On Tuesday, Sept 22, Chief Data Scientist and Founder of Nanos Research, Nik Nanos shared findings of the latest Arts Response Tracking Survey (ARTS), a partnership between Business / Arts, the National Arts Centre and Nanos Research, which polled over 1,000 Canadians to gauge their attitudes on returning to and supporting the arts across Canada. The fieldwork for this study was completed on July 30th, 2020 and targeted Canadian arts-goers.
These latest findings offer terrific insight for arts organizations, in particular, fundraisers to help inform programming and fundraising models.
ARTS focused on three axes:
1- Timing of Return, which tracked the impact of the pandemic and when arts-goers plan to return.
2- Conditions for Return, which tracked what precaution Canadian arts-goers would like to see in place prior to returning to arts and cultural events
3- Donations, which captured reported donation activity for 2019, 2020 and projected to 2021 to understand the likely immediate impact of the pandemic and to plan for 2021.
• Timing of return:
For indoor cultural activities, 23% of Canadian arts-goers would go back immediately, while 38% said they’d wait 6 months on average before going back. 1 in 3 still unsure about going back.

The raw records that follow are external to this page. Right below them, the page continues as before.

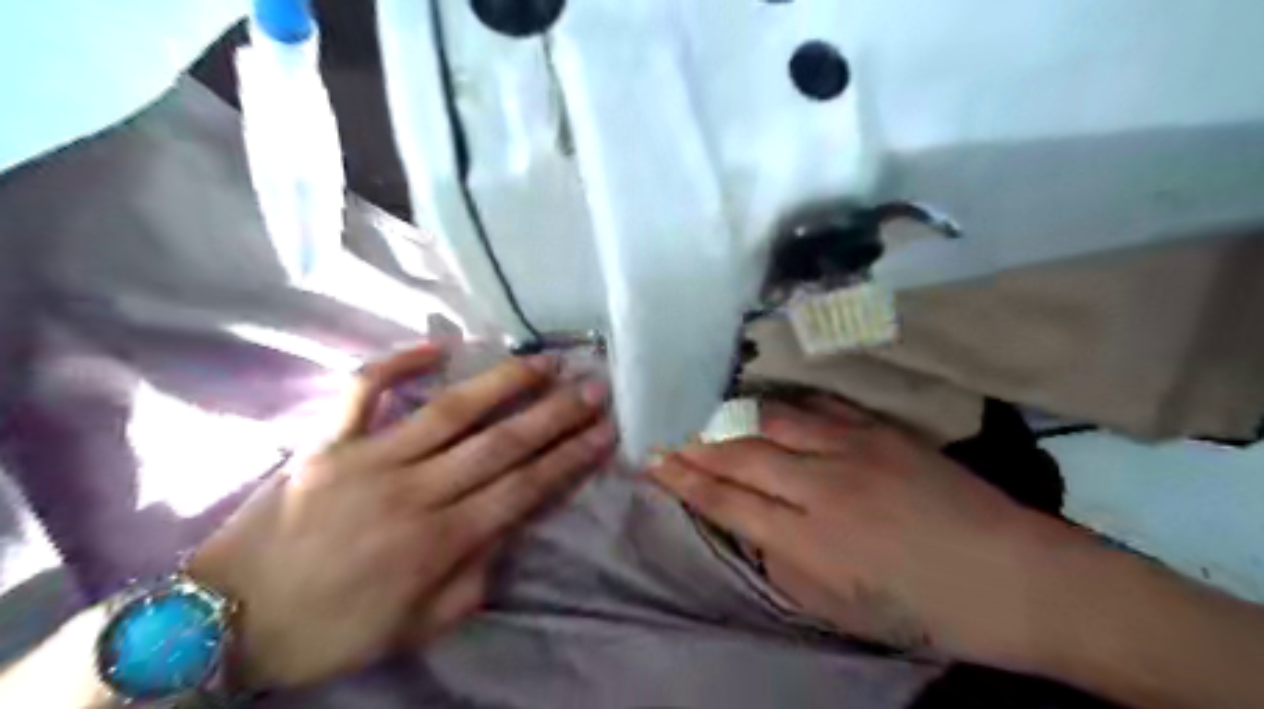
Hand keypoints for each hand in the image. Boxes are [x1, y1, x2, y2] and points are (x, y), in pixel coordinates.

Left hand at [189, 347, 616, 687]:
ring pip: (450, 410)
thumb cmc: (329, 630)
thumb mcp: (416, 627)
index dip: (570, 458)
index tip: (605, 432)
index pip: (523, 488)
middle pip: (501, 443)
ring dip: (503, 382)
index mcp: (438, 542)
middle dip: (555, 413)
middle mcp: (413, 492)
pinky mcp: (325, 442)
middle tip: (594, 386)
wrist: (223, 622)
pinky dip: (398, 363)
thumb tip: (509, 530)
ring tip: (544, 360)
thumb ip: (473, 579)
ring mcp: (367, 459)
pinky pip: (362, 391)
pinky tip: (439, 347)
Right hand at [650, 400, 1074, 664]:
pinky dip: (780, 404)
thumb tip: (747, 524)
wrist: (1015, 577)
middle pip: (739, 455)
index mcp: (808, 540)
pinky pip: (816, 408)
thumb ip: (781, 562)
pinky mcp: (879, 430)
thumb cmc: (922, 608)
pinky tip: (760, 400)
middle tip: (662, 431)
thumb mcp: (837, 608)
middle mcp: (821, 486)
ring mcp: (852, 449)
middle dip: (693, 443)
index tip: (652, 461)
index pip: (725, 501)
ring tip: (699, 412)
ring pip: (770, 421)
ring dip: (728, 417)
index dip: (683, 480)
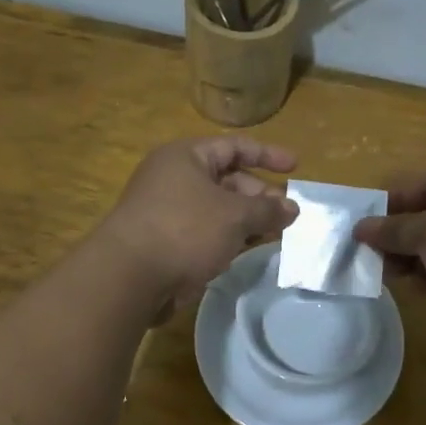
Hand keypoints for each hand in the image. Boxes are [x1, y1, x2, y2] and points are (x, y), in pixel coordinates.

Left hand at [97, 136, 297, 316]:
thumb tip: (292, 208)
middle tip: (287, 215)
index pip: (233, 147)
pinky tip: (251, 249)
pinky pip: (207, 232)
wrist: (130, 277)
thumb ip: (267, 209)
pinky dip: (230, 238)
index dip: (267, 154)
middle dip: (260, 195)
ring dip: (248, 220)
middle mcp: (175, 178)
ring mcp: (170, 212)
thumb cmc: (185, 230)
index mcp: (186, 157)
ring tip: (277, 233)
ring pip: (219, 209)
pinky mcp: (169, 242)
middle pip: (227, 179)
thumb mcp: (234, 215)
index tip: (295, 167)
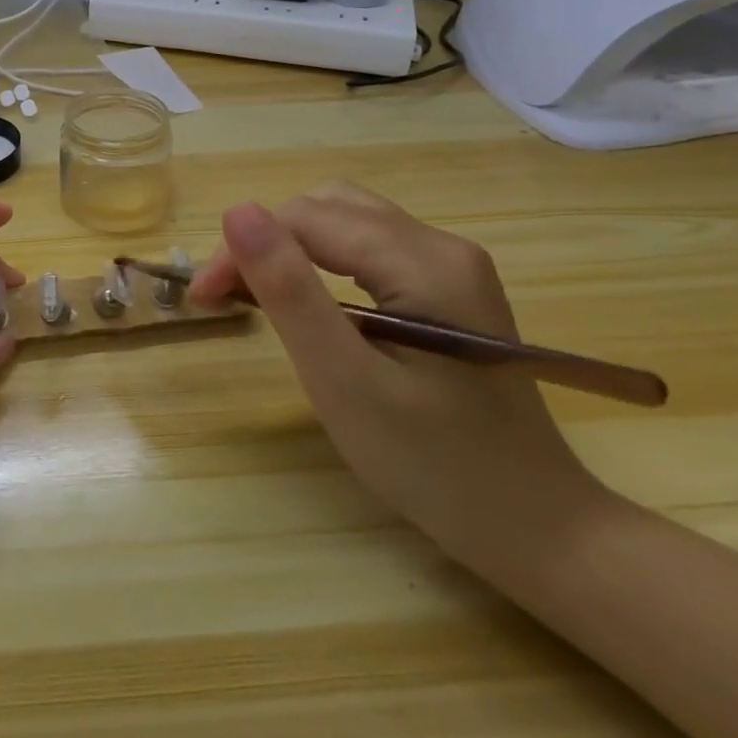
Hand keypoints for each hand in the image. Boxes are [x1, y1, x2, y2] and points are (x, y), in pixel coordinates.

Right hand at [189, 181, 601, 568]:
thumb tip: (238, 211)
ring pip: (345, 223)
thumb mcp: (344, 380)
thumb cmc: (432, 464)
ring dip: (289, 247)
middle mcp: (442, 246)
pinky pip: (368, 250)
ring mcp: (451, 266)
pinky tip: (307, 302)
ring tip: (254, 295)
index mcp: (424, 262)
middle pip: (327, 209)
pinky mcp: (448, 289)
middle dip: (265, 242)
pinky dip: (320, 263)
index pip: (307, 219)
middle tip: (224, 297)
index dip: (244, 248)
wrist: (534, 528)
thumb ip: (289, 291)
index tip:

As for outdoor cultural activities, 37% said they’d go back immediately, 30% would wait 5 months on average, and 1 in 3 are still unsure about going back.
Museums and galleries are the venues which Canadian arts-goers are not certain about the most, with a whopping 43% who said they’re unsure about when they’d go back.
• Conditions for Return:
Culture-goers increasingly say that masks are a precaution that would make them feel comfortable to attend in-person. This suggests an alignment with public health recommendations.
For indoor performances, 40% of indoor culture-goers (compared to 27% in May) who plan to attend immediately after reopening want masks.
As for those who plan to wait 1 to 5 months before returning to attending performances, 43% expressed that they want masks (compared to 29% in May).
The numbers are very similar for Outdoor performances: the consensus is that people would feel much safer if precautions included masks.
In 2019, 43% of culture-goers donated to arts/cultural organizations an average of $158. In 2020, it is anticipated that the numbers will go down: 39% of culture-goers except to donate an average of $126 , which is a drop of 20% compared to 2019.
On the bright side, 2021 seems to be promising: 42% intend to donate an average of $222, which is a 40% increase compared to the current year.
Nik Nanos highlighted the fact that arts organizations will be hit hard this year. However, depending on the economical environment, there will likely be a rebound in donations in 2021.
It is worth noting that the 35-54 age segment plan to donate less in 2021. This, however, will be compensated by a growth in donation amounts by the 55 plus cohort: their generosity is expected to continue into 2021.
There was a discussion after the presentation by five panelists:
1- Wesley J. Colford from Highlanders Theatre shared an inspiring success story; This relatively young theatre company, based in Sydney, Nova Scotia, was expecting to go bankrupt by August 2020 due to the pandemic. Instead of giving up, they started a program called “Radical Access”, where they pivoted from selling tickets to a crowdsourcing model by requesting monthly donations. The model has been a great success and they are already at 98% of their funding goal.
2- Irfan Rawji from Glenbow Museum in Calgary discussed finances, and what the Canadian government could do to help arts organizations. He highlighted the example of a UK government program that covers 50% of restaurant-goers’ bills on Mondays, Tuesdays and Wednesdays. In essence, the government is allowing the public to pick which restaurants will survive.
3- Monica Esteves, ED of Canadian Stage in Toronto, said that they surveyed their audiences in June, and learned that their audiences were concerned about the company and its survival. At the same time, audiences were not willing to make long term commitments. In response, Canadian Stage is programming and selling their activities in three month “mini-seasons” and will continue to do so for the next 12 months at least. The board of directors reviews progress and approves plans in three month increments, enabling rapid organizational response to emerging situations.
4- Claire Sakaki, ED of Bard on the Beach (Vancouver), spoke about their 31 year old Festival, which typically presents 300 performances in an iconic Vancouver location in the summer months. Ticket sales and donations make up the largest proportion of their $9 million annual revenues. Transcending physical location, they quickly re-branded to “Bard Beyond the Beach” with a temporary logo, and started “Bard in your Heart”, a brand for donors. At the same time, they re-imagined all of their activities on virtual platforms, ranging from (performances – you didn’t say?) through backstage tours and an annual dinner.
5- Jayne Watson, CEO of the National Arts Centre Foundation, talked about the NAC’s efforts to keep donors connected and happy at a time of great uncertainty. She noted the strong connection between appealing projects and donor generosity, highlighting such initiatives as the NAC funding 12 theatre companies to deliver socially distanced performances, and the continued success of the Canada Performs series of free, live-streamed performances. She also noted their pivot from their traditional fall gala to an emphasis on individual donations, including a donation matching program.